On Sunday morning, the area near Bologna in northern Italy was struck by a major earthquake with aftershocks occurring today. Damage to historic buildings is significant and about seven people have died. Information is still coming in but the latest on CNN (with many photos) is:
Northern Italy was shaken by an aftershock Monday morning, a day after a magnitude-6.0 quake killed at least seven people and left thousands of survivors huddling in tents or cars overnight.
Monday morning’s aftershock caused buildings to sway in the town of Finale Emilia, in Italy’s industrial heartland. The tremor had a magnitude of 3.2 and hit near the site of the original quake, according to the Italian Seismic Service. The head of Italy’s Civil Protection Department, Franco Gabrielli, said 11,000 people had been displaced by the first quake around 4 a.m. (10 p.m. Saturday ET) on Sunday morning. . . .
Workers were still digging through rubble in hopes of finding survivors in Sant’Agostino, where the quake knocked down a church bell and a magnitude-4.8 aftershock brought down part of its city hall Sunday evening. “We have just lost our history. Four generations of my family lived here, and now it’s gone,” 72-year-old Luciano Frendo said as he walked through Finale Emila. “Our history has collapsed.”

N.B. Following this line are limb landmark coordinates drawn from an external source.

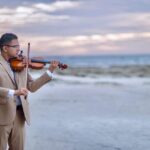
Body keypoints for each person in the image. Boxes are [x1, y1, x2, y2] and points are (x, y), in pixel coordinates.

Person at [0, 33, 59, 150]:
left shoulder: (21, 64)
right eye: (15, 46)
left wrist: (50, 71)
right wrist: (14, 92)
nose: (19, 49)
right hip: (2, 115)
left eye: (19, 46)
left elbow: (32, 87)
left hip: (20, 115)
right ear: (5, 48)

According to Reuters yesterday:
The tremors seriously damaged many historic churches and other buildings, adding up to the greatest loss to Italy’s artistic heritage since an earthquake in 1997 ravaged the Basilica of St Francis in Assisi, where the ceiling collapsed.
On Sunday, the imposing 14th-century Estense Castle, symbol of the town of San Felice Sul Panaro and its most important building, was severely damaged.
The tops of several of its smaller towers collapsed and there were fears that the main tower, weakened by cracks, could tumble. Three of the town’s churches were severely hit, damaging centuries-old frescoes and other works of art.
“We have practically lost all our artistic patrimony,” said Alberto Silvestri, mayor of San Felice. “Churches and towers collapsed. The theatre is still standing but has cracks.”
The quake left a gaping hole and gashes in the side of the Renaissance style town hall in Sant’Agostino, which officials said was in danger of total collapse. The town’s streets were strewn with rubble and the stench of gas filled the town and raised fears of explosions.
The only information on museums or collections I could find is on IBN Live (via Reuters):
San Felices’ three main churches were in ruins and the town’s trademark castle, La Rocca, was standing but wounded, perhaps fatally, by the 6.0 magnitude quake. ‘Its indescribable. There’s a lot of pain. La Rocca was our pride and joy,’ resident Manuela Monelli said as she cast a mournful eye over what was left of the castle. ‘And to think that we had been told that this was not a seismic area,’ she said. . . .Started in 1332 by the Este family and enlarged in the following century, La Rocca housed a museum and was the town’s main tourist draw. Only one of the castles four towers was left standing and a wide V-shaped crack in its brickwork suggested it too might fall, particularly as aftershocks continued, two of them as strong as magnitude 5.1. ‘If it doesn’t come down by itself they’ll have to pull it down,’ Monelli said. ‘It is the symbol of our town,’ said mayor Alberto Silvestri. ‘We have practically lost all our artistic heritage. Churches and towers collapsed. The theatre is still standing but has cracks.’
One church in San Felice, known as the Church of the Archpriest, practically imploded and is now only half its previous height. ‘We are thankful there were no casualties,’ said Simone Silvestri, a city council member, looking at the church surrounded by a sea of rubble. Among the art works in the church, and presumably destroyed or severely damaged, was a triptych painted on wood by 16th century artist Bernardino Loschi depicting the Madonna, St Geminiano and St Felice. Paintings from the 18th and 19th centuries used to adorn the sacristy. In the nearby town of Finale Emilia, a section of San Carlo church collapsed. It contained a painting by 17th century artist Giovanni Francesco Barbieri, who was known as Il Guercino.